Highly Highly Recommended. prisrob 11-29-09
A History of Violence (New Line Platinum Series)
The Proposition [Blu-ray]"
Moving, Excellent Film
Stephen Ashley | Florida, USA | 01/03/2010
(5 out of 5 stars)
"I won't repeat the theme as other reviewers have done this. Though this film does take place in a very bleak and hopeless time as others have mentioned, it still projects hope and displays intense, dedicated love. This is much of what makes the movie as good as it is. In a time when there should be no hope, the father and son hold on to each other. They search for something that they have no right to hope in, a place where they can be safe and fed. It may not even exist, yet they take to the road despite the fact that many others have given up. They choose to hope.
The relationship between the father and son was so well acted that it was very believable. Viggo Mortenson played this father determined to protect his son with such a fierce passion and vulnerability that it was mesmerizing. The actor playing the son was just as fantastic. Vulnerable and innocent, with such trust of the father, reacting to the evil in the world, but still wanting to do good. It was moving.
This was a movie that makes you think. It showed that in desperate circumstances, some will give up and choose death, some will choose evil to survive, others will choose to do no harm while surviving, and still others will risk everything to do good despite what they're up against. It was very true to life.
This film was powerful, fascinating and well done, and I recommend it."
A hard film to like-slight spoilers
Val | RI | 03/23/2010
(4 out of 5 stars)
"Someone asked me if I liked The Road, upon watching it. I had no answer. The Road is just one of those films that is too hard to describe. Is the movie good? Well, yes it is-that is a far easier question to answer. I have read the book and must say that the film really does it justice. It is bleak, dreary, utterly depressing and flawlessly acted.

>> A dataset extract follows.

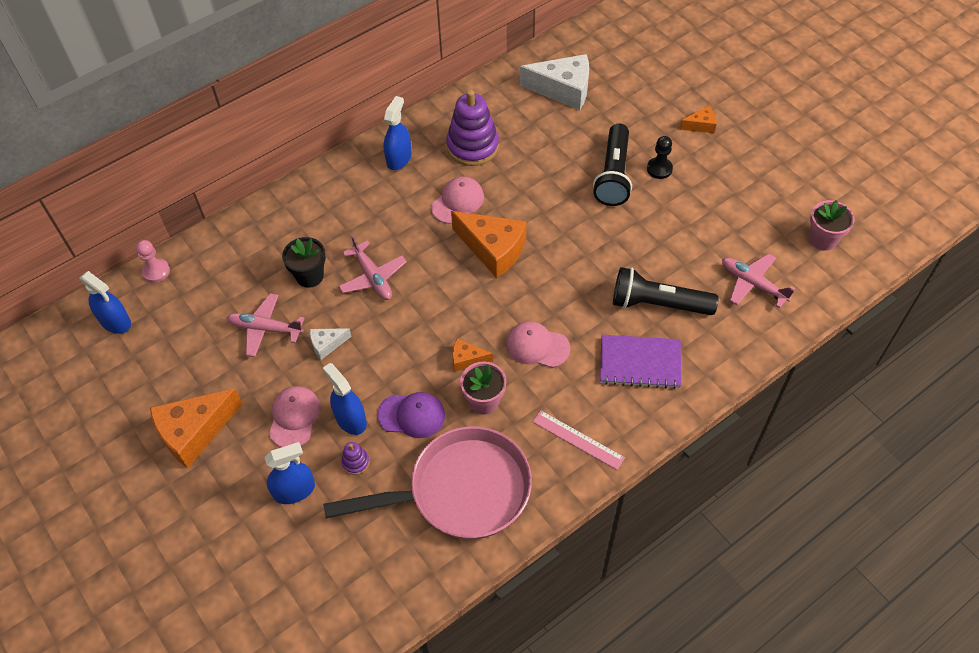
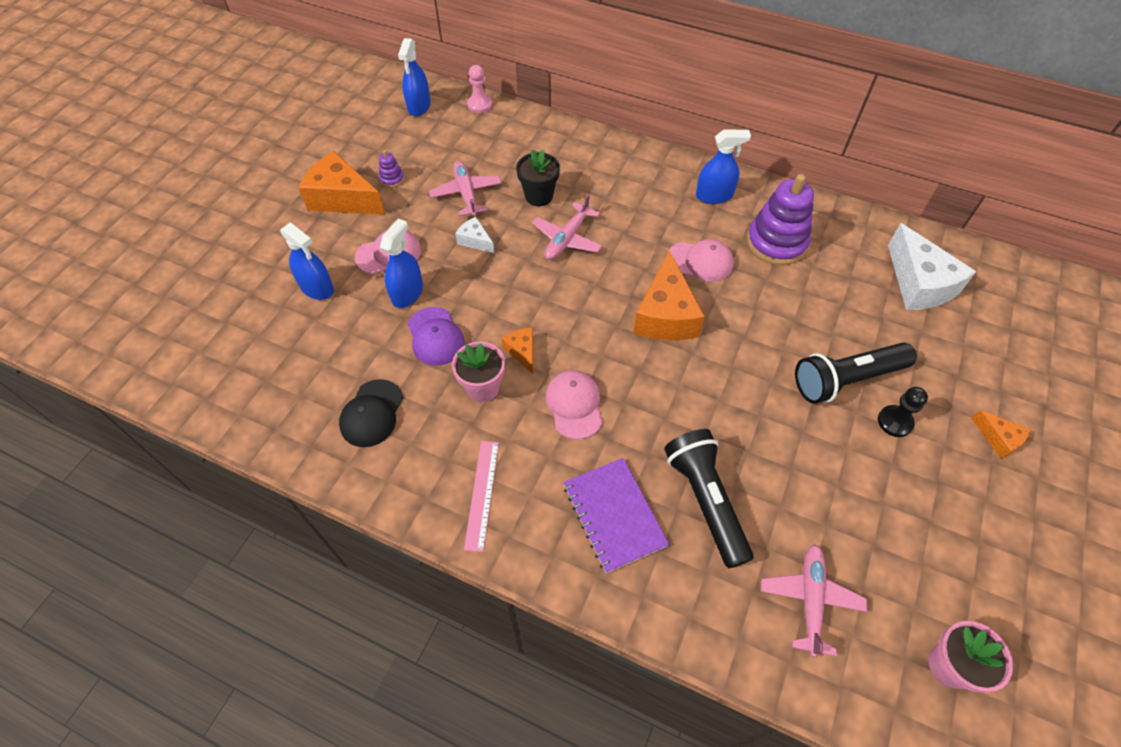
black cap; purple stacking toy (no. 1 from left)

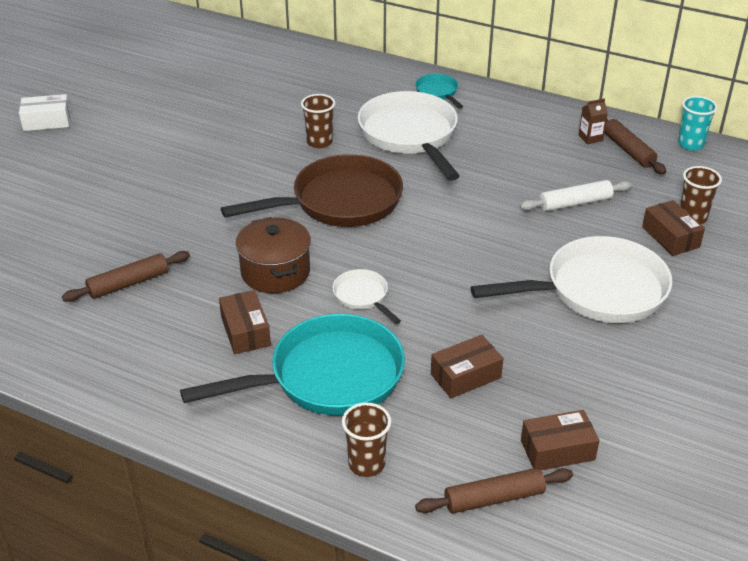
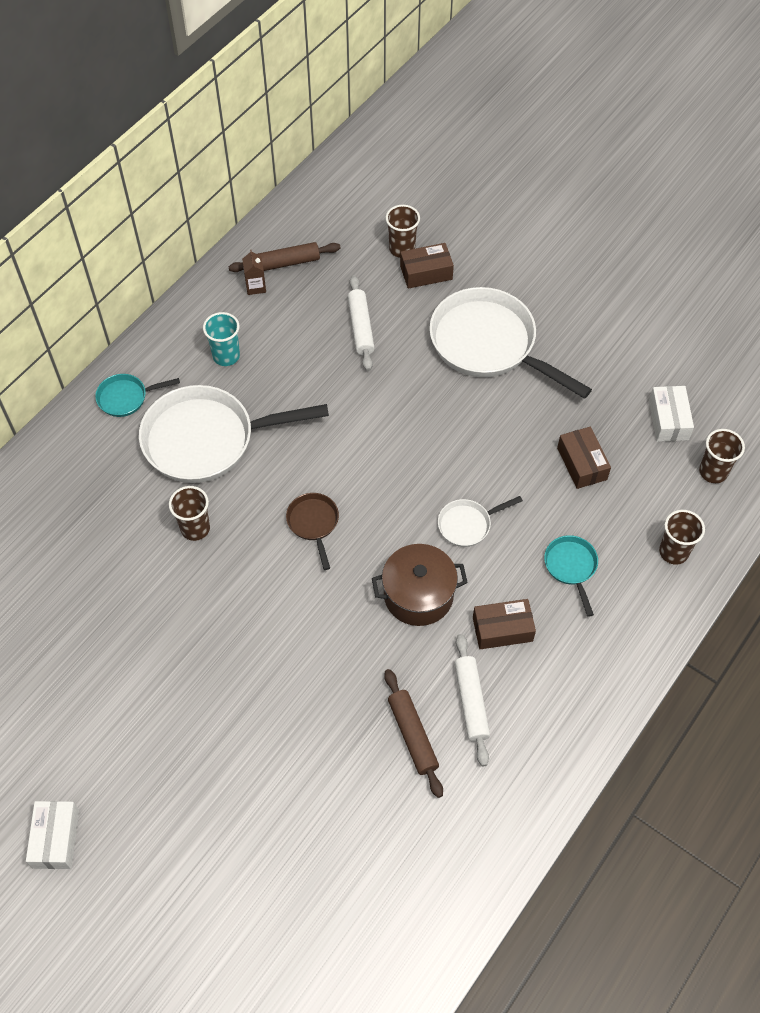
turquoise cup; brown pan; white pan (no. 3 from left); white rolling pin (no. 2 from left); turquoise pan (no. 2 from left); white box (no. 2 from left); brown cup (no. 4 from left)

Viggo Mortensen is a man with no name, who, alone with his son (also no name) is attempting to survive what seems to be some sort of apocalypse. We never see what transpired-we only see the aftermath. We are not given a timeline, though you can judge for yourself how long man and son have been attempting to 'live'. Mortensen carries the entire film on his weathered and weary shoulders. I cannot gush enough about his performance-in any film really. But here, you only have to look into his eyes-so full of soul and despair to realise that not only is this man acting, he is really and truly transformed. Just incredible really.
The atmosphere is grainy and desolate, without color of any kind and as you watch, you slowly go mad envisioning what you would do in such a situation. The film features horrors that include cannibalism and at one point, you see the father teach his son how to properly kill himself if anything should ever happen to him. Very disturbing.
By film's end, you are mentally exhausted. This is not a fast-paced film at all. It is purposefully slow-going and I believe that was done with the intent to transport you inside the film itself, and in my mind, it succeeds. After the credits started to roll, I found myself depressed for the rest of the day. This is probably one of the most desolate films I've ever seen, so I would avoid it if you like your films with satisfying ending-because this isn't it."